Godin spoke to Serious Eats with skepticism of Gussin's origin story — namely at the burnt aspect of the seeds — and recounted a much more casual invention of just sprinkling seeds on top. Though he seemed worked up about Gussin's competing claim to the bagel, Godin didn't bother to reach out to The New Yorker for a retraction. Godin published his blog post in 2008, and eight years later, yet another man wrote a blog post, claiming to be the inventor of the everything bagel.
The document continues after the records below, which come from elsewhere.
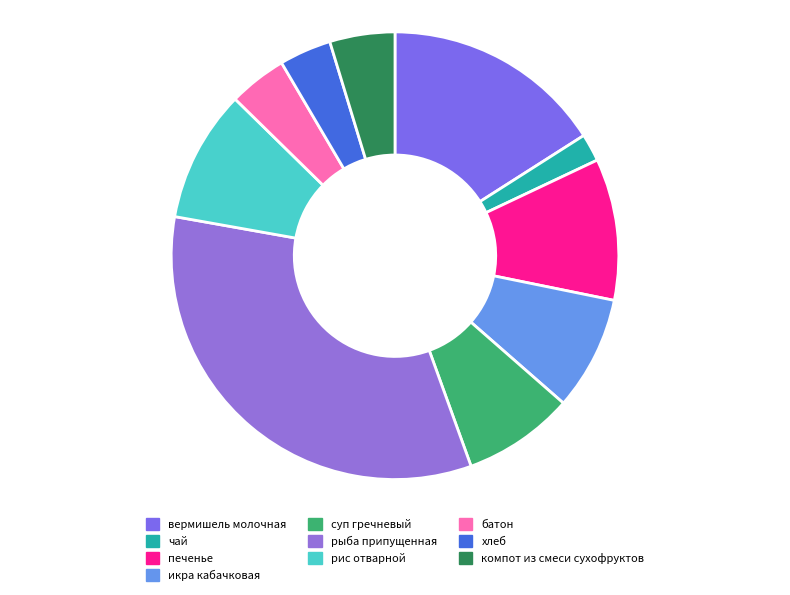

To the nearest percent, what percentage of the pie is компот из смеси сухофруктов?

5%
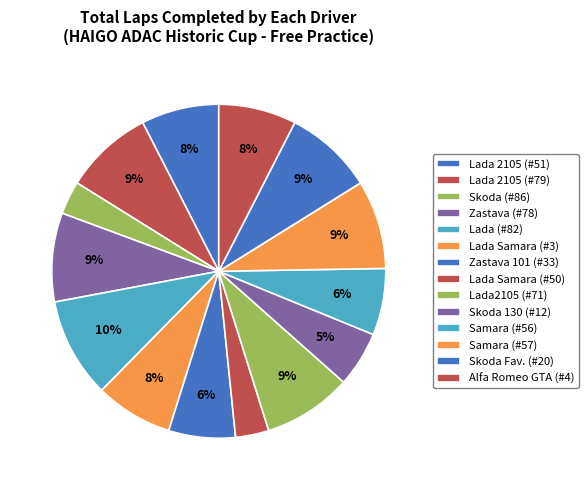

Does any single category account for the majority?

No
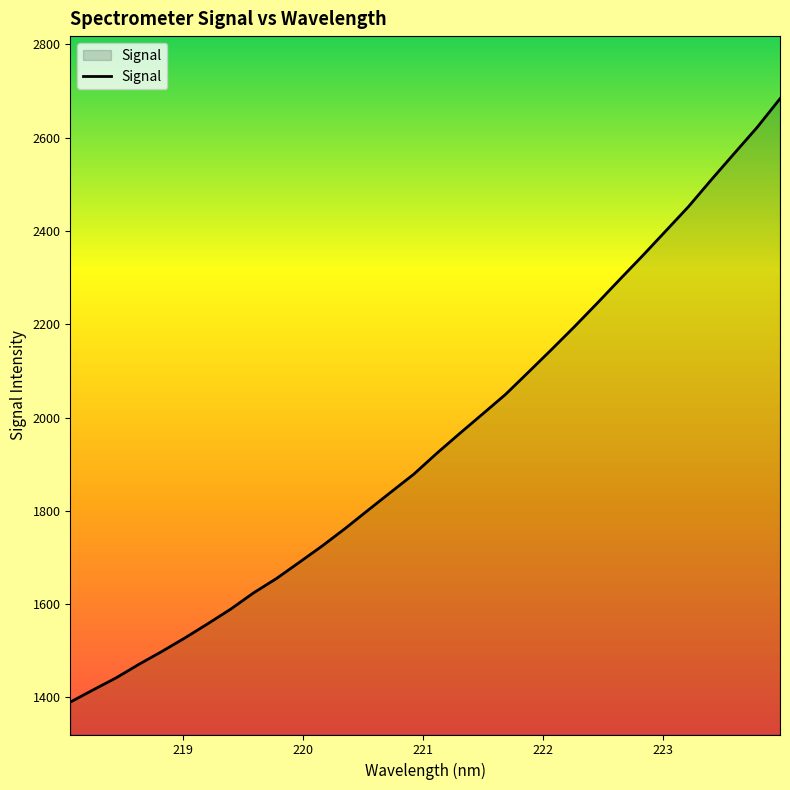

What is the maximum value shown in the chart?

2683.7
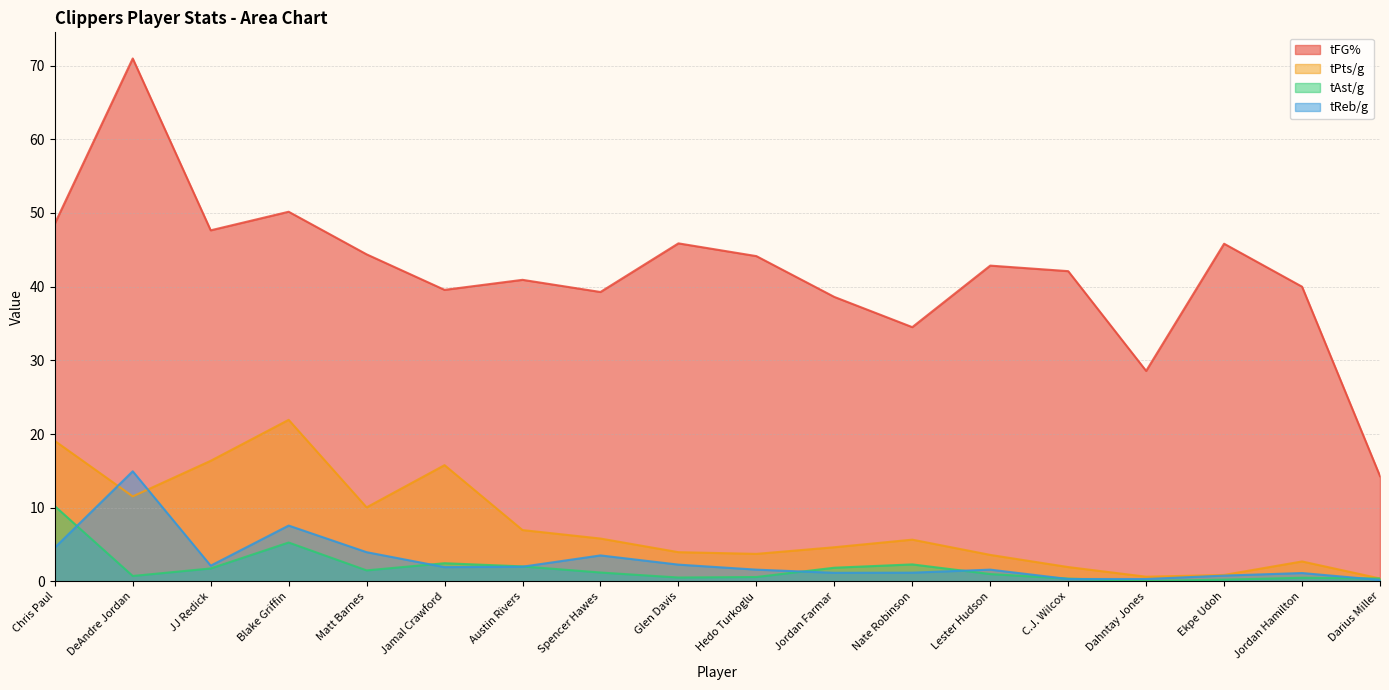

How many lines are shown in the chart?

4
Brandon Steiner stakes the earliest claim

The fourth man to lay claim to the everything bagel is Brandon Steiner: a sports executive, author, and media personality. In his 2016 blog post simply titled "I Invented The Everything Bagel", he tells his childhood tale of delivering newspapers, along with bagels and milk. The bagel store owner then hired Steiner as a part-time baker, and during one shift he experimented with the toppings and had the idea to "throw all the toppings on a bagel at once." This idea came to him in 1973, which to his knowledge, is the earliest stake in everything bagel history.

No matter which origin story is true, one thing is certain: the American appetite for everything seasoning is not going anywhere. If you need proof, look at how quickly Jeni's Everything Bagel Ice Cream sold out. Or, for those who are not quite ready for something as cavalier as bagel ice cream, places like Inglorious Bagels in San Diego are pushing the boundaries of the beloved bagel even further by adding jalapeño slices and melted cheese.